--- Start of Data section ---

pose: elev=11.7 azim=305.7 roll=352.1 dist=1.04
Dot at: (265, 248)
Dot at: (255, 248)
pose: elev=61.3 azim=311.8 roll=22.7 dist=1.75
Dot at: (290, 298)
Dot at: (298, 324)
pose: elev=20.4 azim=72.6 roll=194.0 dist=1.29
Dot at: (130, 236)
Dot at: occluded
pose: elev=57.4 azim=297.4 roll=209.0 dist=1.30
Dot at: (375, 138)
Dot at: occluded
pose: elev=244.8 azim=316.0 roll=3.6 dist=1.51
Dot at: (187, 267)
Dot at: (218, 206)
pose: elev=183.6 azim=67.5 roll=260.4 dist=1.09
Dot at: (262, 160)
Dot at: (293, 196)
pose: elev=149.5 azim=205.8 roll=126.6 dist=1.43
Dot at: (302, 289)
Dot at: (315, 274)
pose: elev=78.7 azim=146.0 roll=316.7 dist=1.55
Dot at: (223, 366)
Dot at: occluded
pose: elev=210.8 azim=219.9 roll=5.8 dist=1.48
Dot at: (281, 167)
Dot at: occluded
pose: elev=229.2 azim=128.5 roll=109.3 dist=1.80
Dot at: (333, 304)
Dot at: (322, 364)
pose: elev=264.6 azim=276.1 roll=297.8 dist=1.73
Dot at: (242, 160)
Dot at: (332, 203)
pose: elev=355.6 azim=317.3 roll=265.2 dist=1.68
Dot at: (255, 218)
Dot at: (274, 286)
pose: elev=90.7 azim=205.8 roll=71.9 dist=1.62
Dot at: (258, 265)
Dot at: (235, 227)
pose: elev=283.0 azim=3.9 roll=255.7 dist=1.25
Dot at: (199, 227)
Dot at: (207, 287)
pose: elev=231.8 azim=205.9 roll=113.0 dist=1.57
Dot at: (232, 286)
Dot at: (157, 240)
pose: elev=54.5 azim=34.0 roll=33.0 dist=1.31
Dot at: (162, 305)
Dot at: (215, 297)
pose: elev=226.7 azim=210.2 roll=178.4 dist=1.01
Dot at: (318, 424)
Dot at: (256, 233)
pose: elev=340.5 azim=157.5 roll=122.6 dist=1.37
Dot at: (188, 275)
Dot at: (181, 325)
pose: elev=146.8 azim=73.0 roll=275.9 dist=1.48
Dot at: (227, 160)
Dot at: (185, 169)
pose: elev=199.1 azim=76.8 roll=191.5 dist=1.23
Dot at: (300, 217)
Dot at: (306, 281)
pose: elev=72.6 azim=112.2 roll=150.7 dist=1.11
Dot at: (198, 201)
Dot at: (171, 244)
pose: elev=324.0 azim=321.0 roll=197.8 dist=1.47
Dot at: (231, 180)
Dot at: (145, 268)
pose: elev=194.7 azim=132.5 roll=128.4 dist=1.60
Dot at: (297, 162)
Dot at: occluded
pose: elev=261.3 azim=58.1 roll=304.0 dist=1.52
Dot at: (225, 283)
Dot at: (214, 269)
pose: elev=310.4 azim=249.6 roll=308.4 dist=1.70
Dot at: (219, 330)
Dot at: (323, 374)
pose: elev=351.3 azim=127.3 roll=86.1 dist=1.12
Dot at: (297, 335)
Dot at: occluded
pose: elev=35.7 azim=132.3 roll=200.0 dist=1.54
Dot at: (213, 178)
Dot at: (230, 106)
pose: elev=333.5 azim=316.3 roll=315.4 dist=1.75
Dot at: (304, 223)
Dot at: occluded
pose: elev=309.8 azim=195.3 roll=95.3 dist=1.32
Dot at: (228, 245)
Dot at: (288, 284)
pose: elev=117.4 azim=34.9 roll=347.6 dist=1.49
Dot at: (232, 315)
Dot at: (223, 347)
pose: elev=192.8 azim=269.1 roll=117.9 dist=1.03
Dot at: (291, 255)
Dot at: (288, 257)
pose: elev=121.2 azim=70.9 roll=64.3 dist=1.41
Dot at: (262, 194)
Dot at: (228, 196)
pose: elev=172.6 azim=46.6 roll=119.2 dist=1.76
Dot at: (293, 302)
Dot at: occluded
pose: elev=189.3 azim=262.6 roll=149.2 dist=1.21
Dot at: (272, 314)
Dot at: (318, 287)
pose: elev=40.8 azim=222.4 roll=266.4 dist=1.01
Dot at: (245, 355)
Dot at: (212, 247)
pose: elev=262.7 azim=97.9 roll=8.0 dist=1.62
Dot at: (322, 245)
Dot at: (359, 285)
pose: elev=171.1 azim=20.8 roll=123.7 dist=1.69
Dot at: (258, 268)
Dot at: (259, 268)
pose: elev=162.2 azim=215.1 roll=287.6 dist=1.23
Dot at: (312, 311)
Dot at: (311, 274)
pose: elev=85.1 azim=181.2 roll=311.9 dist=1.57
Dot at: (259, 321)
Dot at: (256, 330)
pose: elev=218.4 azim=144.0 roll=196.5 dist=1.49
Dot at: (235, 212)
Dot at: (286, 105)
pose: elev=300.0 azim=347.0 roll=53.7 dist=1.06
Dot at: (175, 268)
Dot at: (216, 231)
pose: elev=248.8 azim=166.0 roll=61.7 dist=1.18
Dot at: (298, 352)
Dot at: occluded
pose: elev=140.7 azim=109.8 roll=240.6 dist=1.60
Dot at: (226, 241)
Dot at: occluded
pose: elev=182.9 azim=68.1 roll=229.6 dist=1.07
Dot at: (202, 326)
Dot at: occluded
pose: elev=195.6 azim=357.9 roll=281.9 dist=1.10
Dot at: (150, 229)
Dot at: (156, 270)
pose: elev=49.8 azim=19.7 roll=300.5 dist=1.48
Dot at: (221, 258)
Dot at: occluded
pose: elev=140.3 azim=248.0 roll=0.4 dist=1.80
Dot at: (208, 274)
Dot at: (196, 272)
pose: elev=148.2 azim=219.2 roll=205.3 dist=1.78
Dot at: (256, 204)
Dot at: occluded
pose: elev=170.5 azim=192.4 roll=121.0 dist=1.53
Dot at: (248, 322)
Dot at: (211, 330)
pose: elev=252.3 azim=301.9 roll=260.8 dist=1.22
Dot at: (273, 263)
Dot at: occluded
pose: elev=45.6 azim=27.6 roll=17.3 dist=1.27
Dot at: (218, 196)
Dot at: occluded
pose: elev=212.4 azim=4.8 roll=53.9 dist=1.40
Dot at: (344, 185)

--- End of Data section ---

Written problem: Return every line of the records above verbatim, with no changes.

The result:
pose: elev=11.7 azim=305.7 roll=352.1 dist=1.04
Dot at: (265, 248)
Dot at: (255, 248)
pose: elev=61.3 azim=311.8 roll=22.7 dist=1.75
Dot at: (290, 298)
Dot at: (298, 324)
pose: elev=20.4 azim=72.6 roll=194.0 dist=1.29
Dot at: (130, 236)
Dot at: occluded
pose: elev=57.4 azim=297.4 roll=209.0 dist=1.30
Dot at: (375, 138)
Dot at: occluded
pose: elev=244.8 azim=316.0 roll=3.6 dist=1.51
Dot at: (187, 267)
Dot at: (218, 206)
pose: elev=183.6 azim=67.5 roll=260.4 dist=1.09
Dot at: (262, 160)
Dot at: (293, 196)
pose: elev=149.5 azim=205.8 roll=126.6 dist=1.43
Dot at: (302, 289)
Dot at: (315, 274)
pose: elev=78.7 azim=146.0 roll=316.7 dist=1.55
Dot at: (223, 366)
Dot at: occluded
pose: elev=210.8 azim=219.9 roll=5.8 dist=1.48
Dot at: (281, 167)
Dot at: occluded
pose: elev=229.2 azim=128.5 roll=109.3 dist=1.80
Dot at: (333, 304)
Dot at: (322, 364)
pose: elev=264.6 azim=276.1 roll=297.8 dist=1.73
Dot at: (242, 160)
Dot at: (332, 203)
pose: elev=355.6 azim=317.3 roll=265.2 dist=1.68
Dot at: (255, 218)
Dot at: (274, 286)
pose: elev=90.7 azim=205.8 roll=71.9 dist=1.62
Dot at: (258, 265)
Dot at: (235, 227)
pose: elev=283.0 azim=3.9 roll=255.7 dist=1.25
Dot at: (199, 227)
Dot at: (207, 287)
pose: elev=231.8 azim=205.9 roll=113.0 dist=1.57
Dot at: (232, 286)
Dot at: (157, 240)
pose: elev=54.5 azim=34.0 roll=33.0 dist=1.31
Dot at: (162, 305)
Dot at: (215, 297)
pose: elev=226.7 azim=210.2 roll=178.4 dist=1.01
Dot at: (318, 424)
Dot at: (256, 233)
pose: elev=340.5 azim=157.5 roll=122.6 dist=1.37
Dot at: (188, 275)
Dot at: (181, 325)
pose: elev=146.8 azim=73.0 roll=275.9 dist=1.48
Dot at: (227, 160)
Dot at: (185, 169)
pose: elev=199.1 azim=76.8 roll=191.5 dist=1.23
Dot at: (300, 217)
Dot at: (306, 281)
pose: elev=72.6 azim=112.2 roll=150.7 dist=1.11
Dot at: (198, 201)
Dot at: (171, 244)
pose: elev=324.0 azim=321.0 roll=197.8 dist=1.47
Dot at: (231, 180)
Dot at: (145, 268)
pose: elev=194.7 azim=132.5 roll=128.4 dist=1.60
Dot at: (297, 162)
Dot at: occluded
pose: elev=261.3 azim=58.1 roll=304.0 dist=1.52
Dot at: (225, 283)
Dot at: (214, 269)
pose: elev=310.4 azim=249.6 roll=308.4 dist=1.70
Dot at: (219, 330)
Dot at: (323, 374)
pose: elev=351.3 azim=127.3 roll=86.1 dist=1.12
Dot at: (297, 335)
Dot at: occluded
pose: elev=35.7 azim=132.3 roll=200.0 dist=1.54
Dot at: (213, 178)
Dot at: (230, 106)
pose: elev=333.5 azim=316.3 roll=315.4 dist=1.75
Dot at: (304, 223)
Dot at: occluded
pose: elev=309.8 azim=195.3 roll=95.3 dist=1.32
Dot at: (228, 245)
Dot at: (288, 284)
pose: elev=117.4 azim=34.9 roll=347.6 dist=1.49
Dot at: (232, 315)
Dot at: (223, 347)
pose: elev=192.8 azim=269.1 roll=117.9 dist=1.03
Dot at: (291, 255)
Dot at: (288, 257)
pose: elev=121.2 azim=70.9 roll=64.3 dist=1.41
Dot at: (262, 194)
Dot at: (228, 196)
pose: elev=172.6 azim=46.6 roll=119.2 dist=1.76
Dot at: (293, 302)
Dot at: occluded
pose: elev=189.3 azim=262.6 roll=149.2 dist=1.21
Dot at: (272, 314)
Dot at: (318, 287)
pose: elev=40.8 azim=222.4 roll=266.4 dist=1.01
Dot at: (245, 355)
Dot at: (212, 247)
pose: elev=262.7 azim=97.9 roll=8.0 dist=1.62
Dot at: (322, 245)
Dot at: (359, 285)
pose: elev=171.1 azim=20.8 roll=123.7 dist=1.69
Dot at: (258, 268)
Dot at: (259, 268)
pose: elev=162.2 azim=215.1 roll=287.6 dist=1.23
Dot at: (312, 311)
Dot at: (311, 274)
pose: elev=85.1 azim=181.2 roll=311.9 dist=1.57
Dot at: (259, 321)
Dot at: (256, 330)
pose: elev=218.4 azim=144.0 roll=196.5 dist=1.49
Dot at: (235, 212)
Dot at: (286, 105)
pose: elev=300.0 azim=347.0 roll=53.7 dist=1.06
Dot at: (175, 268)
Dot at: (216, 231)
pose: elev=248.8 azim=166.0 roll=61.7 dist=1.18
Dot at: (298, 352)
Dot at: occluded
pose: elev=140.7 azim=109.8 roll=240.6 dist=1.60
Dot at: (226, 241)
Dot at: occluded
pose: elev=182.9 azim=68.1 roll=229.6 dist=1.07
Dot at: (202, 326)
Dot at: occluded
pose: elev=195.6 azim=357.9 roll=281.9 dist=1.10
Dot at: (150, 229)
Dot at: (156, 270)
pose: elev=49.8 azim=19.7 roll=300.5 dist=1.48
Dot at: (221, 258)
Dot at: occluded
pose: elev=140.3 azim=248.0 roll=0.4 dist=1.80
Dot at: (208, 274)
Dot at: (196, 272)
pose: elev=148.2 azim=219.2 roll=205.3 dist=1.78
Dot at: (256, 204)
Dot at: occluded
pose: elev=170.5 azim=192.4 roll=121.0 dist=1.53
Dot at: (248, 322)
Dot at: (211, 330)
pose: elev=252.3 azim=301.9 roll=260.8 dist=1.22
Dot at: (273, 263)
Dot at: occluded
pose: elev=45.6 azim=27.6 roll=17.3 dist=1.27
Dot at: (218, 196)
Dot at: occluded
pose: elev=212.4 azim=4.8 roll=53.9 dist=1.40
Dot at: (344, 185)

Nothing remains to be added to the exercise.